_Goal of the exercise:_ In your copy of the data below, reproduce every entry exactly and omit the pictures.

*** Data extracts Section Begins ***

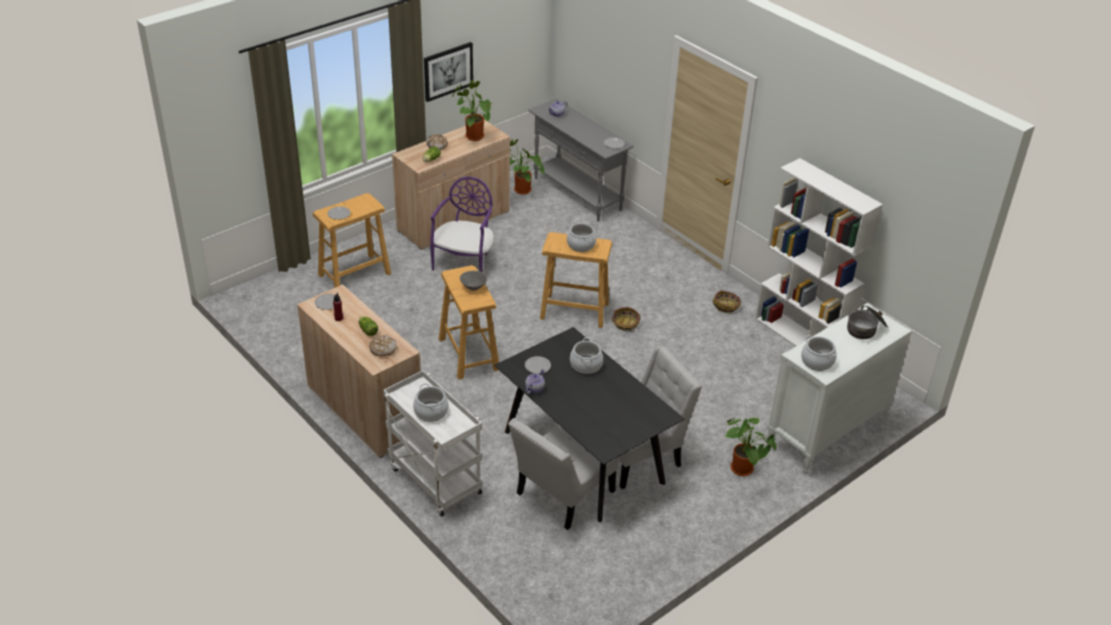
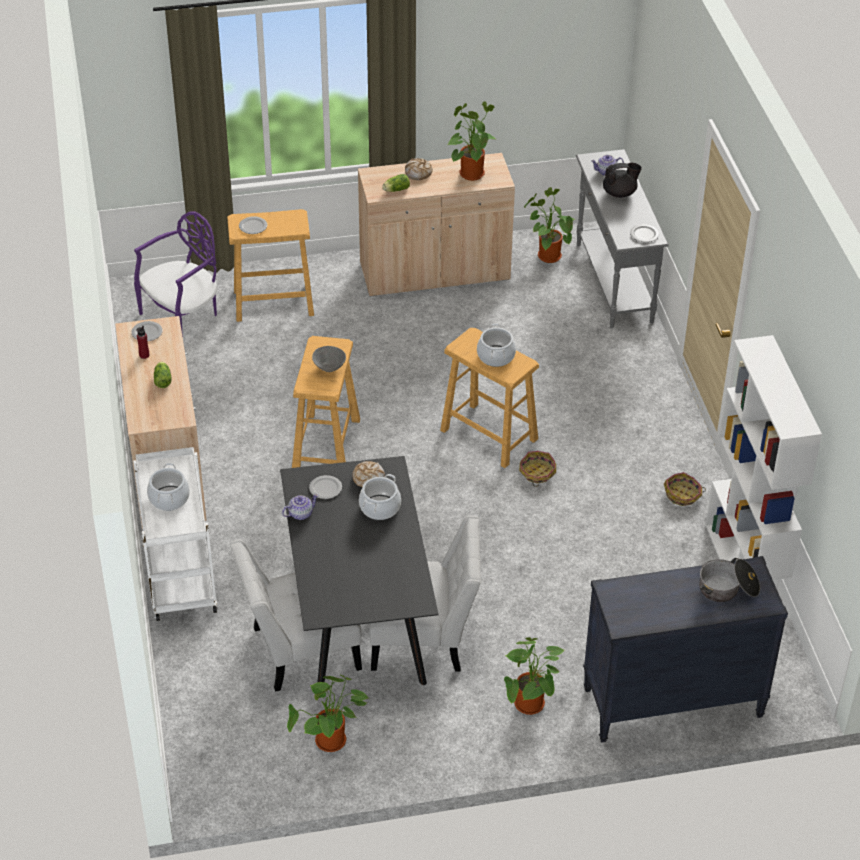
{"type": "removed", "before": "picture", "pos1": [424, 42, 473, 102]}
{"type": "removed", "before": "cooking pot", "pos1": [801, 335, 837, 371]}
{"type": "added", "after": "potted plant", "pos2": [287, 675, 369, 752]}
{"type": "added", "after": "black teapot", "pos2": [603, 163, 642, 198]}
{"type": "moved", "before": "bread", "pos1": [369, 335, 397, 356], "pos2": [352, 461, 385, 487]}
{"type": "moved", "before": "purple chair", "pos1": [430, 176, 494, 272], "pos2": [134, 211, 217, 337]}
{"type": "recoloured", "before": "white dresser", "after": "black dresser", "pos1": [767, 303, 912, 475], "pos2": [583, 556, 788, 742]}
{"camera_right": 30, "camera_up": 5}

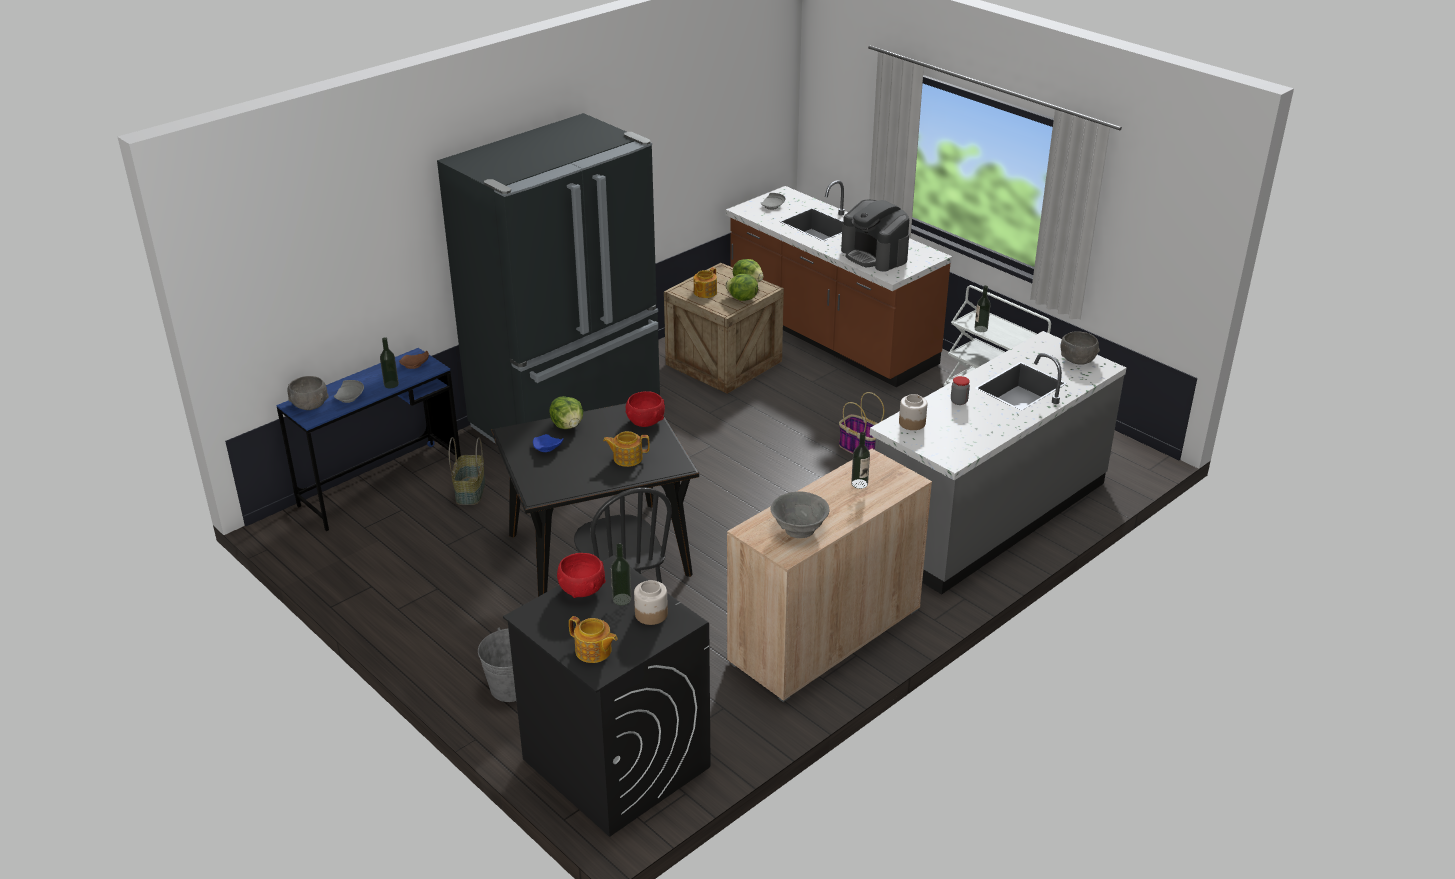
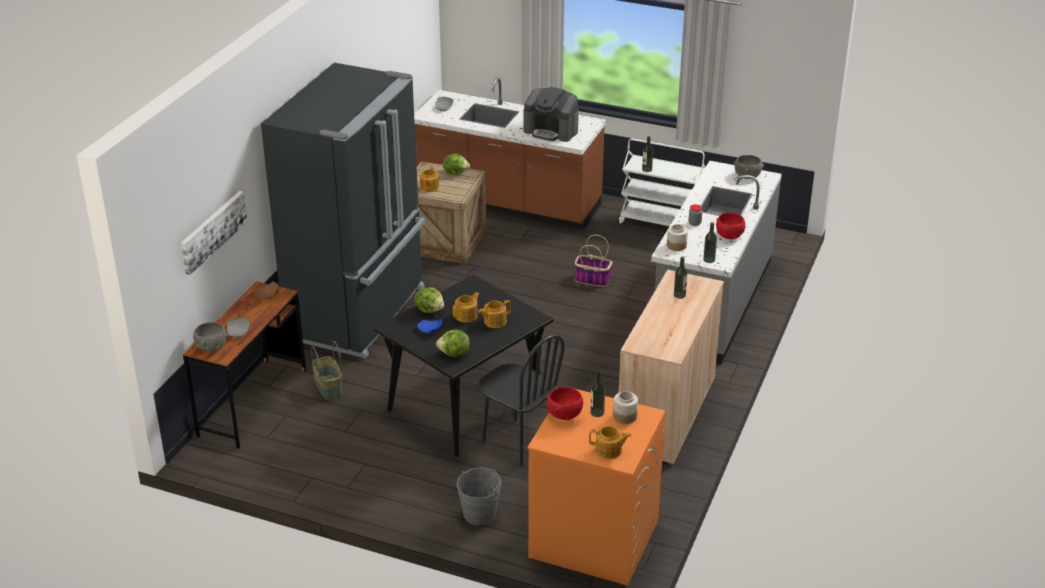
{"type": "removed", "before": "grey bowl", "pos1": [771, 491, 829, 538]}
{"type": "added", "after": "picture", "pos2": [181, 191, 247, 275]}
{"type": "added", "after": "teapot", "pos2": [453, 292, 479, 323]}
{"type": "moved", "before": "bottle", "pos1": [380, 337, 399, 388], "pos2": [703, 222, 717, 263]}
{"type": "moved", "before": "red bowl", "pos1": [626, 391, 665, 427], "pos2": [716, 212, 745, 239]}
{"type": "moved", "before": "lettuce", "pos1": [725, 274, 758, 301], "pos2": [436, 330, 470, 357]}
{"type": "recoloured", "before": "blue desk", "after": "brown desk", "pos1": [276, 348, 461, 531], "pos2": [183, 281, 307, 449]}
{"type": "recoloured", "before": "black washing machine", "after": "orange washing machine", "pos1": [503, 555, 711, 837], "pos2": [527, 386, 666, 586]}
{"camera_right": -25, "camera_up": 0}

*** Data extracts Section Ends ***

_Exercise answer:_
{"type": "removed", "before": "picture", "pos1": [424, 42, 473, 102]}
{"type": "removed", "before": "cooking pot", "pos1": [801, 335, 837, 371]}
{"type": "added", "after": "potted plant", "pos2": [287, 675, 369, 752]}
{"type": "added", "after": "black teapot", "pos2": [603, 163, 642, 198]}
{"type": "moved", "before": "bread", "pos1": [369, 335, 397, 356], "pos2": [352, 461, 385, 487]}
{"type": "moved", "before": "purple chair", "pos1": [430, 176, 494, 272], "pos2": [134, 211, 217, 337]}
{"type": "recoloured", "before": "white dresser", "after": "black dresser", "pos1": [767, 303, 912, 475], "pos2": [583, 556, 788, 742]}
{"camera_right": 30, "camera_up": 5}

{"type": "removed", "before": "grey bowl", "pos1": [771, 491, 829, 538]}
{"type": "added", "after": "picture", "pos2": [181, 191, 247, 275]}
{"type": "added", "after": "teapot", "pos2": [453, 292, 479, 323]}
{"type": "moved", "before": "bottle", "pos1": [380, 337, 399, 388], "pos2": [703, 222, 717, 263]}
{"type": "moved", "before": "red bowl", "pos1": [626, 391, 665, 427], "pos2": [716, 212, 745, 239]}
{"type": "moved", "before": "lettuce", "pos1": [725, 274, 758, 301], "pos2": [436, 330, 470, 357]}
{"type": "recoloured", "before": "blue desk", "after": "brown desk", "pos1": [276, 348, 461, 531], "pos2": [183, 281, 307, 449]}
{"type": "recoloured", "before": "black washing machine", "after": "orange washing machine", "pos1": [503, 555, 711, 837], "pos2": [527, 386, 666, 586]}
{"camera_right": -25, "camera_up": 0}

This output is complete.